On Sat, Sep 18, 2021 at 03:27:48AM -0600, Simon Glass wrote:
Hi Tom,
On Fri, 17 Sept 2021 at 11:26, Tom Rini trini@konsulko.com wrote:
On Fri, Sep 17, 2021 at 10:19:18AM -0600, Simon Glass wrote:
Hi Mark,
On Wed, 15 Sept 2021 at 05:52, Mark Kettenis mark.kettenis@xs4all.nl wrote:
From: Simon Glass sjg@chromium.org Date: Wed, 15 Sep 2021 04:13:24 -0600
Hi Simon,
Hi Mark,
On Sat, 11 Sept 2021 at 13:18, Mark Kettenis mark.kettenis@xs4all.nl wrote:
> From: Moiz Imtiaz moizimtiaz1@gmail.com > Date: Sat, 11 Sep 2021 23:19:05 +0500 > > Hi Simon, > > Thanks for the reply. I already followed the steps mentioned in > "doc/uImage.FIT/beaglebone_vboot.txt". > > >I wonder if rpi is not using the devicetree compiled with U-Boot, but > instead one provided by the earlier-stage firmware? > > Not sure, but seems like this is the case. I checked and there isn't any > dtb or dts for rpi4 (bcm2711-rpi-4-b) in arc/arm/dts in u-boot. I tried to > add the dtb and other dts dtsi > https://github.com/raspberrypi/linux/tree/rpi-5.10.y/arch/arm64/boot/dts/broadcomfiles > from the raspberry pi Linux and compile them with CONFIG_OF_SEPARATE and > CONFIG_OF_EMBED (one at a time) *but it couldn't even boot the U-Boot and > it would just give a blank screen*. I wonder why there isn't any device > tree in the U-boot repo for RPI4. Is U-boot control FDT not supported by > RPI4?
The issue with the rpi4 is that the addresses of devices move around based on the version of the Raspberry Pi firmware you're using. And possibly on the amount of memory on the board as well. So U-Boot pretty much has to use the device tree passed by the firmware since the device tree in the U-Boot tree would be wrong for many combinations of firmware and hardware.
Simon, this sort of thing is exactly the reason why I think the idea of having all U-Boot configuration information in a single device tree with the hardware description doesn't work everywhere.
From my reading of this thread, it rather reinforces the need to
provide a way to give U-Boot the config it needs, in the devicetree.
As long as that configuration is optional, yes, maybe.
It seems that rpi is actually OK in this regard. If you think about it, it would be pretty hopeless if first-stage firmware assumed that it could provide a devicetree to whatever is next.
Not hopeless. If that device tree provides a hardware description that is complete enough to boot Linux, it should be good enough to run U-Boot.
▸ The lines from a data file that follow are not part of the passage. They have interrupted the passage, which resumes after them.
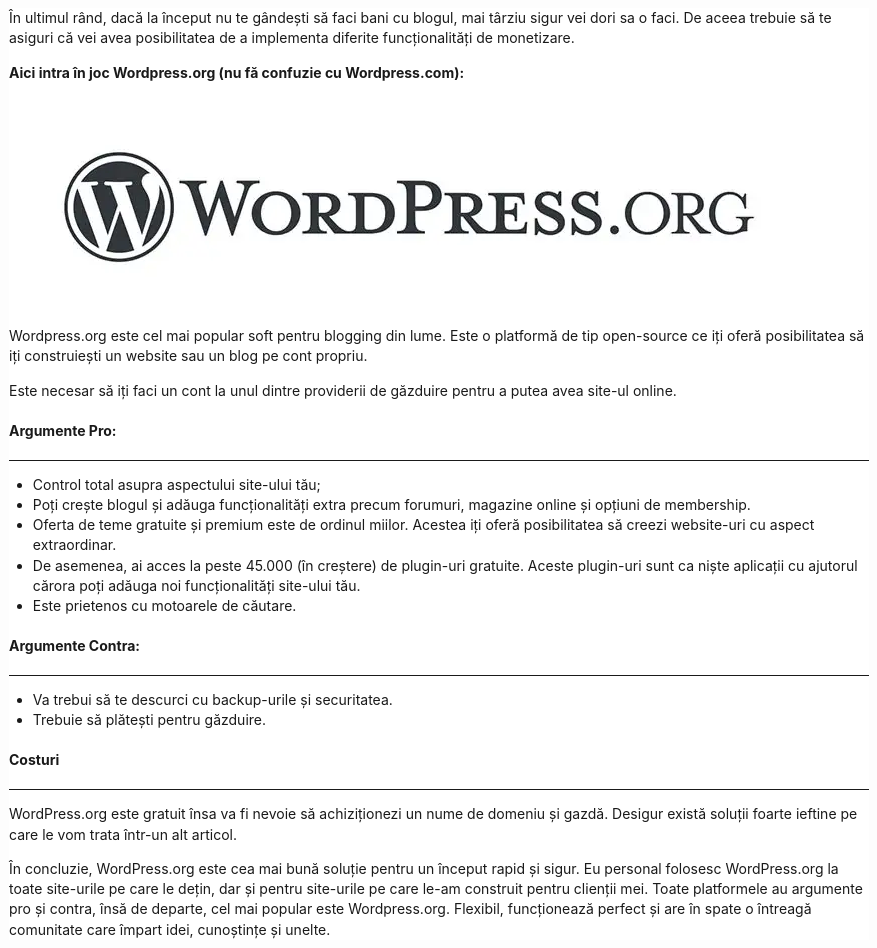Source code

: În ultimul rând, dacă la început nu te gândești să faci bani cu blogul, mai târziu sigur vei dori sa o faci. De aceea trebuie să te asiguri că vei avea posibilitatea de a implementa diferite funcționalități de monetizare.

 **Aici intra în joc Wordpress.org (nu fă confuzie cu Wordpress.com):** 

<img src="/assets/images/internet/faciunsite/wodpress.org_.webp" alt="{{ page.title }}">

Wordpress.org este cel mai popular soft pentru blogging din lume. Este o platformă de tip open-source ce iți oferă posibilitatea să iți construiești un website sau un blog pe cont propriu.

Este necesar să iți faci un cont la unul dintre providerii de găzduire pentru a putea avea site-ul online.

#### Argumente Pro:
---

* Control total asupra aspectului site-ului tău;
* Poți crește blogul și adăuga funcționalități extra precum forumuri, magazine online și opțiuni de membership.
* Oferta de teme gratuite și premium este de ordinul miilor. Acestea iți oferă posibilitatea să creezi website-uri cu aspect extraordinar.
* De asemenea, ai acces la peste 45.000 (în creștere) de plugin-uri gratuite. Aceste plugin-uri sunt ca niște aplicații cu ajutorul cărora poți adăuga noi funcționalități site-ului tău.
* Este prietenos cu motoarele de căutare.

#### Argumente Contra:
---

* Va trebui să te descurci cu backup-urile și securitatea.
* Trebuie să plătești pentru găzduire.

#### Costuri
---

WordPress.org este gratuit însa va fi nevoie să achiziționezi un nume de domeniu și gazdă. Desigur există soluții foarte ieftine pe care le vom trata într-un alt articol.

În concluzie, WordPress.org este cea mai bună soluție pentru un început rapid și sigur. Eu personal folosesc WordPress.org la toate site-urile pe care le dețin, dar și pentru site-urile pe care le-am construit pentru clienții mei. Toate platformele au argumente pro și contra, însă de departe, cel mai popular este Wordpress.org. Flexibil, funcționează perfect și are în spate o întreagă comunitate care împart idei, cunoștințe și unelte.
Not in general. I hope I have covered this in enormous detail in the devicetree patch. But if you don't need verified boot, SPL or some other feature that needs config, then perhaps you will get away with it.
Wait, why does SPL _need_ it? If something provides us with a device tree, we don't need u-boot,dm-spl as that's used to filter nodes in to a smaller DT to use.
Yes, although if the filtering is not done I am not sure what SPL would do. In fact we don't have a way to provide two DTs (SPL, U-Boot proper) from a prior boot stage at present.
The need to filter the DT down for SPL tends to be because we don't otherwise have enough initialized memory to retrieve / work with / etc the DT. That can't be true if some other stage is handing us something.
Dealing with u-boot,dm-pre-reloc could be trickier, but means whatever loaded us needs to have enabled any early clocks we need. But even then, it's just going to be output related? And some "was already configured" path could be used.
My point is that ignoring U-Boot's devicetree requirements doesn't work in general. It may work in specific cases. It cannot work for verified boot of course.
I'm trying to not belabor the point here, since you've said you'll post some bindings for review, but it's not _our_ device tree. That breaks the whole blasted point of having "a" device tree, rather than everyone having their own device tree. So figuring out a good path forward for verified boot is something that'll require a little more thinking quite possibly and explaining how you do it on something again modern and potentially hardware-assisted.